:: PAGE TEXT

Man who stabbed Saint John police officer sentenced to 10½ years in prison
CBC
WARNING: This story contains graphic details.
A man who attacked a Saint John police officer with a knife last winter has been sentenced to 10 and a half years in prison.
Corey James Clarke, 36, was originally charged with attempted murder in the Feb. 21 stabbing of Const. Jonathan Grenier at the west-side Canadian Tire, but pleaded guilty on Oct. 31 to the lesser charge of aggravated assault and several other charges.
Grenier was stabbed three times, in the neck, face and chest, while responding to reports of a man armed with a knife threatening staff and causing damage at the Fairville Boulevard location, the Saint John provincial court heard.
That "routine call became a nightmare," Grenier said Friday, reading his victim impact statement aloud in the courtroom, before he became too emotional to continue and Crown prosecutor Jill Knee took over.
Grenier entered the store just as Clarke was fleeing two other officers. His bodycam video, which was played for the courtroom last fall, showed Clarke taking downward slashes at him in the foyer area before running outside and being wrestled to the ground by the two officers in pursuit.
One of them, Const. Ryan Woodman, was also stabbed in the scuffle — in the back, in the area of his service vest and belt.
Grenier said he's been assaulted and threatened with a "multitude of different weapons" throughout his 10 years of policing with the Saint John Police Force and the RCMP in Portage la Prairie, Man., as well as his seven years of service with the Canadian Armed Forces, which included deployments to Haiti and Afghanistan.

::::
:: DATA FOR REVIEW

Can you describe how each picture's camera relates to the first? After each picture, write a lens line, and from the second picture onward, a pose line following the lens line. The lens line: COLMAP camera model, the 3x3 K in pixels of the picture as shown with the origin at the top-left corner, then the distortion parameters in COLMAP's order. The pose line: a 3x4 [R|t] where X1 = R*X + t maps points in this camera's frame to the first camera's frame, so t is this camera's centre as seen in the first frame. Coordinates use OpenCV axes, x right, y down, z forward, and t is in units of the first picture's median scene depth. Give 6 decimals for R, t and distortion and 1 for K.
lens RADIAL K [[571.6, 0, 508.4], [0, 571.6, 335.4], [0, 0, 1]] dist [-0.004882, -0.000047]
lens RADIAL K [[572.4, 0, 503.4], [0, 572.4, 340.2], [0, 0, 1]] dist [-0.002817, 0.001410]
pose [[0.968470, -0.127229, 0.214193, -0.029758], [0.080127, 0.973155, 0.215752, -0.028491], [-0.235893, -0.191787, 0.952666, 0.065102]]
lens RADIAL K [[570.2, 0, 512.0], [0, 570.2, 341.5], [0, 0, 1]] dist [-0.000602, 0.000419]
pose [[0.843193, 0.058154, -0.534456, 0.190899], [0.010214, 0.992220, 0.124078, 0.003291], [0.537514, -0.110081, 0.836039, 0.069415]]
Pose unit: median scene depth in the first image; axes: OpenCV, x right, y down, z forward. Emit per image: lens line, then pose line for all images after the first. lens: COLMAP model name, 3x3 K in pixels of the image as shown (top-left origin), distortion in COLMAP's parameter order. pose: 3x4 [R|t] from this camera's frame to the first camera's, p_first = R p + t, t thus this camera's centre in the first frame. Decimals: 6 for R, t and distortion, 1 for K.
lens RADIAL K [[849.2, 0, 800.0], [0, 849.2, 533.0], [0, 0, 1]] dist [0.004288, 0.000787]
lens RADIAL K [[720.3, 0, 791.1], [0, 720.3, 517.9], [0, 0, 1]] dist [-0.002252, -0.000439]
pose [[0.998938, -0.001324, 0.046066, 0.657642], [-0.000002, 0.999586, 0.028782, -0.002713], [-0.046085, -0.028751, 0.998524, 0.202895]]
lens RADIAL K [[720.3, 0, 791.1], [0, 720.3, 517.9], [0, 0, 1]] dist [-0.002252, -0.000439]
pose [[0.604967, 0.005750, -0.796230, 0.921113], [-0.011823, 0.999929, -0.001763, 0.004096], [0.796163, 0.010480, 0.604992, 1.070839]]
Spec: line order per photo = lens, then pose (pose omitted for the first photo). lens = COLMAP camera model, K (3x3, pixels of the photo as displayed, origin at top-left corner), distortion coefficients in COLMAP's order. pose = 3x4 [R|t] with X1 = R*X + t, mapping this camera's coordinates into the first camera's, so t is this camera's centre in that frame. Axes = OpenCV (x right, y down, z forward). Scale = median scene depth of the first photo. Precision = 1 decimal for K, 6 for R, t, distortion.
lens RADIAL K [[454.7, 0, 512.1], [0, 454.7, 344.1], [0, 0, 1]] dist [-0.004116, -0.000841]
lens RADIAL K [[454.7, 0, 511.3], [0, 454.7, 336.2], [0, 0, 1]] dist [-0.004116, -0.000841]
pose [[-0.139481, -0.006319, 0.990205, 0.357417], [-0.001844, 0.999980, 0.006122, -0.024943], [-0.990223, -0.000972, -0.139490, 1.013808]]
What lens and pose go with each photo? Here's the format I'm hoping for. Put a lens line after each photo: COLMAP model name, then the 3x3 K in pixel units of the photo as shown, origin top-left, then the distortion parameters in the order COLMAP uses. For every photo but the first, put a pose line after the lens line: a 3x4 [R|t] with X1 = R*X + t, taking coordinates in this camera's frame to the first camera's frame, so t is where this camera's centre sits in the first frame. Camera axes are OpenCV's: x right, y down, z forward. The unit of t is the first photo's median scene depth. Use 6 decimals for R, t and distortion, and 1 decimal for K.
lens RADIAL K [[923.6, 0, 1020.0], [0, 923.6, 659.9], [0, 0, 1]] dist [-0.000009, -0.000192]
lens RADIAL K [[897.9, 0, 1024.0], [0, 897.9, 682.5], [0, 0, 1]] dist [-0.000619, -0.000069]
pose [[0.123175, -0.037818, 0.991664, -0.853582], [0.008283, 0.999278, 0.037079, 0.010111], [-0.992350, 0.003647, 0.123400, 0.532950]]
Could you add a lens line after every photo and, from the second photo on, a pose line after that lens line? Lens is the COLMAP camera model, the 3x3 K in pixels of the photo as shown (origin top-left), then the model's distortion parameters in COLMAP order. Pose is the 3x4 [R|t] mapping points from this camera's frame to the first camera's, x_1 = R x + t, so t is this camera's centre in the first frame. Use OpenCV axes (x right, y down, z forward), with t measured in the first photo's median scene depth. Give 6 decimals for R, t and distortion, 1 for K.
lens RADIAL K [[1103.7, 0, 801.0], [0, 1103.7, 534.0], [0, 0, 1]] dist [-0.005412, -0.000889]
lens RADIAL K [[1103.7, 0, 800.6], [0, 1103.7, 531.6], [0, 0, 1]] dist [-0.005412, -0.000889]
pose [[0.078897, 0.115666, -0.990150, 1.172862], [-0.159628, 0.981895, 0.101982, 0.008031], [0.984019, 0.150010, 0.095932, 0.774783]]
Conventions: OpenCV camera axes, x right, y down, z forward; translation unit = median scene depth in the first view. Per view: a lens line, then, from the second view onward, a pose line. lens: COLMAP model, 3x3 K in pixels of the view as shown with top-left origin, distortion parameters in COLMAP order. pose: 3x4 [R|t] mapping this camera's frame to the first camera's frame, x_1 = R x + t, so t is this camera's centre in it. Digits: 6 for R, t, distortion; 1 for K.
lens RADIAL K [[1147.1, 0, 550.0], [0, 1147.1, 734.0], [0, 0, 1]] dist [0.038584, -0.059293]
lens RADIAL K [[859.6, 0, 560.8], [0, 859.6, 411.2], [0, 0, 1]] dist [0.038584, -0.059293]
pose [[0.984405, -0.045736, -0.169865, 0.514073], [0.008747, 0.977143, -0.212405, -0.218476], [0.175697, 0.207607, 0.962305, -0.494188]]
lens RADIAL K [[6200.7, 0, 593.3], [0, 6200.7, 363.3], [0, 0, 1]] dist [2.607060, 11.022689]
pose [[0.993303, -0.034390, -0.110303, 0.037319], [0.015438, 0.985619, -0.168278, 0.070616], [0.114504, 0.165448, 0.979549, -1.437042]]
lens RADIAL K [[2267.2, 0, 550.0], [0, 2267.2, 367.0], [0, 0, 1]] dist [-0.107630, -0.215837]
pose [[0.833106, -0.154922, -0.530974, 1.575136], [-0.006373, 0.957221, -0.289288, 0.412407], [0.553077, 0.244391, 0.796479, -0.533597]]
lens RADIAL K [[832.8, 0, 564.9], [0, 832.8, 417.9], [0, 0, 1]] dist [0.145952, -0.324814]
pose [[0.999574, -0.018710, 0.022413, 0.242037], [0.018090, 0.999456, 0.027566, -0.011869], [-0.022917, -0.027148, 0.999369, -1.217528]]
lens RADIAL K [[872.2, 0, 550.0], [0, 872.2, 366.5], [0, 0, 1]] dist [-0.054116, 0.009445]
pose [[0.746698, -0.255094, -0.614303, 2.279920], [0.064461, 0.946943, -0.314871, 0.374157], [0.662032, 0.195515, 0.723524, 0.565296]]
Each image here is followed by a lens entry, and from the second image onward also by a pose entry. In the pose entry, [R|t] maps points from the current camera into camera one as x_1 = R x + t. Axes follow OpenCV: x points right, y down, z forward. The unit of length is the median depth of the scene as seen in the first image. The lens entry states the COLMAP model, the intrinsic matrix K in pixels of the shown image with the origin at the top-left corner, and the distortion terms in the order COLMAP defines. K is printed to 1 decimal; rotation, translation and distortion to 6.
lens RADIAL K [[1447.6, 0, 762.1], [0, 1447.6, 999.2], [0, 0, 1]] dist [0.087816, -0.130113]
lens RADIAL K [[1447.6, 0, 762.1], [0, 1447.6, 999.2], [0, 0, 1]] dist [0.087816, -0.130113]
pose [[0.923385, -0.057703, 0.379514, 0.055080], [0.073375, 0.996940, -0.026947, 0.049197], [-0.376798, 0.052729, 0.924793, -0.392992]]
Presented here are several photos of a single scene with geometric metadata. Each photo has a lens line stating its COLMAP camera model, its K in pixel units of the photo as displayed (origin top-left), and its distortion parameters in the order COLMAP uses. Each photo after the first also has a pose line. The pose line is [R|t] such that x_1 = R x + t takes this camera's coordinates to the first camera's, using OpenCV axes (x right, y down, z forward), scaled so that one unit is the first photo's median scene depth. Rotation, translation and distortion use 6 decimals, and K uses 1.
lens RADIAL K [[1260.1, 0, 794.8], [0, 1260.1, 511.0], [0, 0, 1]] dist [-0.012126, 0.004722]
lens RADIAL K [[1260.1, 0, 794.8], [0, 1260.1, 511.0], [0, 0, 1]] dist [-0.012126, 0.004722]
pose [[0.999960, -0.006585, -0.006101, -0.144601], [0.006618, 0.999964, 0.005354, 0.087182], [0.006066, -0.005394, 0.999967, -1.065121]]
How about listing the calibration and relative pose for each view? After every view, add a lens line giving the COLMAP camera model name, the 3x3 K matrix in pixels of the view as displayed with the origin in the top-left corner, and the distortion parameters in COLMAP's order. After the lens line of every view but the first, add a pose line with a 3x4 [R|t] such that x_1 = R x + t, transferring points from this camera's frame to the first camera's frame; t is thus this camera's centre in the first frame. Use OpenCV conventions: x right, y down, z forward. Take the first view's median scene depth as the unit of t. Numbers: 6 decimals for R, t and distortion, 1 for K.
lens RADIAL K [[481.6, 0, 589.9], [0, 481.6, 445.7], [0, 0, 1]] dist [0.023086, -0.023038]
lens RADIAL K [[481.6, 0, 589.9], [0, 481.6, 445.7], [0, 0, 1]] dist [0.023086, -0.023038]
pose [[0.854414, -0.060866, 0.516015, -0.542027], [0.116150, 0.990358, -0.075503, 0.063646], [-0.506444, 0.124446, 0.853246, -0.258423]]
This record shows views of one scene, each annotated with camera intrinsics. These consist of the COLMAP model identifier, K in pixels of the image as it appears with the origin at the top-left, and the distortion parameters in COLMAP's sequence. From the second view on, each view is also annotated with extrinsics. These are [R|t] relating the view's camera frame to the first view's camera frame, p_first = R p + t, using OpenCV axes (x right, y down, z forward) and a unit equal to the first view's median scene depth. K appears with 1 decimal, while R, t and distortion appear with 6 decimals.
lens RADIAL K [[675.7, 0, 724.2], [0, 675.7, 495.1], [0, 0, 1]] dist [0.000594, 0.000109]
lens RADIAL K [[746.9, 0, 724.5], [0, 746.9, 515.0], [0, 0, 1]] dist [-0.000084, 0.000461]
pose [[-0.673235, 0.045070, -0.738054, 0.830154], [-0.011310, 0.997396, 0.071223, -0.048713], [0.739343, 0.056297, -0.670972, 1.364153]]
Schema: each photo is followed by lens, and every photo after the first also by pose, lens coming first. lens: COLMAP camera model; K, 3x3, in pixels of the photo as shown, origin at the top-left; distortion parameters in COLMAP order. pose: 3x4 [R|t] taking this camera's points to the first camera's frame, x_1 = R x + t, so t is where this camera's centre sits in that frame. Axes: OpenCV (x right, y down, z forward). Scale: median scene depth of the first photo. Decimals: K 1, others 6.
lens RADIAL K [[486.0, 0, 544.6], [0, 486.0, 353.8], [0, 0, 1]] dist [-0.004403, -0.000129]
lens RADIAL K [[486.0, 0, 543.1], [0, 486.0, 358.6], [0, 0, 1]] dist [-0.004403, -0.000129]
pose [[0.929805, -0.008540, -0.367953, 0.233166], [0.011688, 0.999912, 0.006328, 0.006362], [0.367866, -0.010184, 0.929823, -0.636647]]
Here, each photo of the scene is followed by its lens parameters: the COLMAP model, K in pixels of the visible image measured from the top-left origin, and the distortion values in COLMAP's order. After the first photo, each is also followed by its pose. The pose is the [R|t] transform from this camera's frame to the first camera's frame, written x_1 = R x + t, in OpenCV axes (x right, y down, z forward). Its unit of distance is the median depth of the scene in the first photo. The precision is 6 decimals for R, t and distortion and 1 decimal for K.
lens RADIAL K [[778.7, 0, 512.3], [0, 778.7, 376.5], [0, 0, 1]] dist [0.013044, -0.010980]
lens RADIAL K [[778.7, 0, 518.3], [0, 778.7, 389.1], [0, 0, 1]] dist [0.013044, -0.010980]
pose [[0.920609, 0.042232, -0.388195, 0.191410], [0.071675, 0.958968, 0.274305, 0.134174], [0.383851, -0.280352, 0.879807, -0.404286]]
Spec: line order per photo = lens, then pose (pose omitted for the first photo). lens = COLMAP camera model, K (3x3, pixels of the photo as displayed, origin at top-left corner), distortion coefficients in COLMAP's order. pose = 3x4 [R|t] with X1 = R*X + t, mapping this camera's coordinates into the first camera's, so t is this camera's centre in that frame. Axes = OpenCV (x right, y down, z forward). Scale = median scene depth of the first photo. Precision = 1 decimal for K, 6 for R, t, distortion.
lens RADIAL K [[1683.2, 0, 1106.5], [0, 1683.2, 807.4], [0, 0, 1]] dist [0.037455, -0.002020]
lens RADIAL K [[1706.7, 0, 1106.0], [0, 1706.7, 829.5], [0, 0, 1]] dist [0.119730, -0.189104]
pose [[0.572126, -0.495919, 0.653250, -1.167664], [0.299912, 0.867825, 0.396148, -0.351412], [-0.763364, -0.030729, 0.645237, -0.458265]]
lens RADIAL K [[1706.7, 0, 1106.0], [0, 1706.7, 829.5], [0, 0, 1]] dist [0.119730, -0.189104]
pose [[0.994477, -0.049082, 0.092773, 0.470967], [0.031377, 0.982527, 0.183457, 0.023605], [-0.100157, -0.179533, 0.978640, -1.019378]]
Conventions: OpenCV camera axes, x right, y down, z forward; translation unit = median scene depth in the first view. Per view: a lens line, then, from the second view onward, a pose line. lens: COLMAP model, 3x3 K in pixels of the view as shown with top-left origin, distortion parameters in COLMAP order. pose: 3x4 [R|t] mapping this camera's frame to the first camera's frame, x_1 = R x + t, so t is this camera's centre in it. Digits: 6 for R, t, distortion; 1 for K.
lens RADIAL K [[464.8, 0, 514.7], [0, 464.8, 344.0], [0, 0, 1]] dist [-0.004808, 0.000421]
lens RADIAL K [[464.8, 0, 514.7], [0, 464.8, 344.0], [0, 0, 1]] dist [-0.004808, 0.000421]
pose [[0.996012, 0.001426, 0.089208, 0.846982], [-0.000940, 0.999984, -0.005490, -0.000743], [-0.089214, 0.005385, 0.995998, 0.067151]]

::::

Continue the article about the sentencing of the man who stabbed a Saint John police officer, starting after its last paragraph.

But "the night of Feb. 21 was something completely different.
"Corey Clarke stabbed me in a vital life-threatening area of my upper body without hesitation and complete disregard for human life," he wrote.
Grenier, a father of two, said his doctor told him the wound to his neck was one millimetre away from his carotid artery, a major blood vessel that provides the brain's blood supply. If that had been punctured, he could have bled out in seconds, he said.
"I did not have any weapons in my hands and did not pose any threats against him, and yet [Clarke] managed to escalate the situation to the point of leaving me a millimetre away from making the ultimate sacrifice," wrote Grenier.
The wound to his chest was also very close to a major artery and close to puncturing his lungs, he said.
Grenier said he continues to suffer from nerve damage, neck pain and recurring headaches.